◆ EXTRACT
:::::


[0014] The temperature in the first pyrolysis reactor 24 may be over 270 degrees C, preferably over 300 degrees C, more preferably over 320 degrees C, but less than 450 degrees C, preferably less than 400 degrees C and more preferably less than 350 degrees C. The residence time may be 5-30 minutes, but preferably 10-20 minutes. Pyrolysis of organic, for example cellulosic, material at over 450 degrees C produces an excess of oils that may be toxic to microorganisms in an anaerobic digester. Pyrolysis at lower

temperatures produces even less of the toxic substances and also produces more pyrolysis liquid 28 relative to pyrolysis gas 30. This is beneficial since the pyrolysis liquid 28 is easily mixed into sludge 18 in the anaerobic digester 14 and enhances production of biogas 16. However, at very low temperatures the production of biochar 26 dominates. A temperature of 320 to 350 degrees and residence time of about 10-20 minutes is particularly useful.

:::::

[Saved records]
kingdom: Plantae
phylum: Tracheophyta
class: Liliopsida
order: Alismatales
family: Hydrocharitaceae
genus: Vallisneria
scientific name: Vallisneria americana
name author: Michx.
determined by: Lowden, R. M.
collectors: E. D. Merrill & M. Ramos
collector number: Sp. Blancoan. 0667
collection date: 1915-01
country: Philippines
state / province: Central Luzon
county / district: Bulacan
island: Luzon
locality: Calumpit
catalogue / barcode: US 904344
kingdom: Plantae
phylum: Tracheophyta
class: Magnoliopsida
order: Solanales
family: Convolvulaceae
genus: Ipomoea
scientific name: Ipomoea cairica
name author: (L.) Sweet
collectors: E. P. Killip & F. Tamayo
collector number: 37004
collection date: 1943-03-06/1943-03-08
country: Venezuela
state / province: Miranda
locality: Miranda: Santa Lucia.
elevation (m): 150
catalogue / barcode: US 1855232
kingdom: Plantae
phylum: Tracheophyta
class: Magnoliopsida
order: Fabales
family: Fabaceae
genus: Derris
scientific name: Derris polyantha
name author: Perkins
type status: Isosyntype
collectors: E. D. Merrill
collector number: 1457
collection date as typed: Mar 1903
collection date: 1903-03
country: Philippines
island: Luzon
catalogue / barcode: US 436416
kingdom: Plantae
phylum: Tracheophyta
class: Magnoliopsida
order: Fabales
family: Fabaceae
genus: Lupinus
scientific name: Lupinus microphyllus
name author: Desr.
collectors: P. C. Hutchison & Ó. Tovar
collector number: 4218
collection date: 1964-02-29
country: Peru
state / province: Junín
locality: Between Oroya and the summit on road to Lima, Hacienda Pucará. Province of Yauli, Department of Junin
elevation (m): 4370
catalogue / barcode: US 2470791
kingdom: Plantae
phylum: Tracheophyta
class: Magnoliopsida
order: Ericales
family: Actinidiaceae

:::::

◆ ASSIGNMENT A
Answer these about the pyrolysis temperature excerpt:
(i) What residence time does the excerpt give as preferable?
(ii) What does pyrolysis of organic material at over 450 degrees C produce?
(iii) What dominates at very low temperatures?
◆ ASSIGNMENT B
Please duplicate the part of the pyrolysis temperature excerpt starting with "temperatures produces even" and going on through "is particularly useful.".
The records aren't needed for any of this.

◆ ANSWER AREA A
(i) 10-20 minutes
(ii) An excess of oils that may be toxic to microorganisms in an anaerobic digester
(iii) The production of biochar 26

◆ ANSWER AREA B
temperatures produces even less of the toxic substances and also produces more pyrolysis liquid 28 relative to pyrolysis gas 30. This is beneficial since the pyrolysis liquid 28 is easily mixed into sludge 18 in the anaerobic digester 14 and enhances production of biogas 16. However, at very low temperatures the production of biochar 26 dominates. A temperature of 320 to 350 degrees and residence time of about 10-20 minutes is particularly useful.